#### Written request 1:
Translate this sentence from the crash-only software summary into Spanish: "Since crashes are unavoidable, software must be at least as well prepared for a crash as it is for a clean shutdown."
#### Written request 2:
Rewrite the crash-only software summary from "To make a system" up to and including "frame state updates.", putting "neighbors" wherever "peers" appears.
#### Written request 3:
According to the crash-only software summary, what sits in front of the web tier in the prototype, and what does it do during recovery?

#### Page text:

● ● ●

Crash-only software, HOTOS'03

Here is the summary for the second paper we covered in the first class of our seminar. The paper has a provocative title, and in fact there is a wikipedia entry on this title: "Crash-only software refers to computer programs that handle failures by simply restarting, without attempting any sophisticated recovery. Correctly written components of crash-only software can microreboot to a known-good state without the help of a user. Since failure-handling and normal startup use the same methods, this can increase the chance that bugs in failure-handling code will be noticed..." (We had previously seen this observation in the last section of Ousterhout's "The role of distributed state" paper.)

Motivation
Since crashes are unavoidable, software must be at least as well prepared for a crash as it is for a clean shutdown. But then --in the spirit of Occam's Razor-- if software is crash-safe, why support additional, non-crash mechanisms for shutting down? A frequent reason is the desire for higher performance. For example, to avoid slow synchronous disk writes, many UNIX file systems cache metadata updates in memory. As a result, when a UNIX workstation crashes, the file system reaches an inconsistent state that takes a lengthy fsck to repair, an inconvenience that could have been avoided by shutting down cleanly. This captures the design tradeoff that improves steady state performance at the expense of shutdown and recovery performance. But, if the cost of such performance enhancements is dependability, perhaps it's time to reevaluate our design strategy.

The major benefit of a crash-only design is the following: A crash-only system makes it affordable to transform every detected failure into component-level crashes; this leads to a simple fault model, and components only need to know how to recover from one type of failure. If we state invariants about the system's failure behavior and make such behavior predictable, we are effectively coercing reality into a small universe governed by well-understood laws. If we don't use a crash-only system and allow any fault and recovery behavior, the resulting set of states becomes very big and complex due to many possible states.

Requirements of Crash-Only Software
To make components crash-only, the crash-only approach requires that all important non-volatile state be kept in dedicated crash-only state stores, leaving applications with just program logic. Specialized state stores (e.g., databases, file system appliances, distributed data structures, non-transactional hashtables, session state stores, etc.) are much better suited to manage state than code written by developers with minimal training in systems programming. Applications become stateless clients of the state stores, which allows them to have simpler and faster recovery routines. (This requirement will hurt the system performance unavoidably.)

To make a system of interconnected components crash-only, it must be designed so that components can tolerate the crashes and temporary unavailability of their peers. Thus, the approach prescribes strong modularity with relatively impermeable component boundaries, timeout-based communication and lease-based resource allocation, and self-describing requests that carry a time-to-live and information on whether they are idempotent. Many Internet systems today have some subset of these properties as they are built from many heterogenous components, accessed over standard request-reply protocols such as HTTP, and serve workloads that consist of large numbers of relatively short tasks that frame state updates.

What can go wrong here?
The paper mentions the following potential problem: The dynamics of loosely coupled systems can sometimes be surprising. For example, resubmitting requests to a component that is recovering can overload it and make it fail again; so the RetryAfter exceptions provide an estimated time-to-recover. To prevent reboot cycles and other unstable conditions during recovery, it is possible to quiesce the system when a set of components is being crash-rebooted. This can be done at the communication/RPC layer, or for the system as a whole. In our prototype, we use a stall proxy in front of the web tier to keep new requests from entering the system during the recovery process.

● ● ●

#### Data lines:
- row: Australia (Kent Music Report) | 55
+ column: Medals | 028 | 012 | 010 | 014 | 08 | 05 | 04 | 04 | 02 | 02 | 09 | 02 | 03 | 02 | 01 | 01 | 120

● ● ●

#### Expected answer 1:
Dado que las caídas son inevitables, el software debe estar al menos tan bien preparado para una caída como lo está para un apagado limpio.

#### Expected answer 2:
To make a system of interconnected components crash-only, it must be designed so that components can tolerate the crashes and temporary unavailability of their neighbors. Thus, the approach prescribes strong modularity with relatively impermeable component boundaries, timeout-based communication and lease-based resource allocation, and self-describing requests that carry a time-to-live and information on whether they are idempotent. Many Internet systems today have some subset of these properties as they are built from many heterogenous components, accessed over standard request-reply protocols such as HTTP, and serve workloads that consist of large numbers of relatively short tasks that frame state updates.

#### Expected answer 3:
A stall proxy sits in front of the web tier and keeps new requests from entering the system during the recovery process.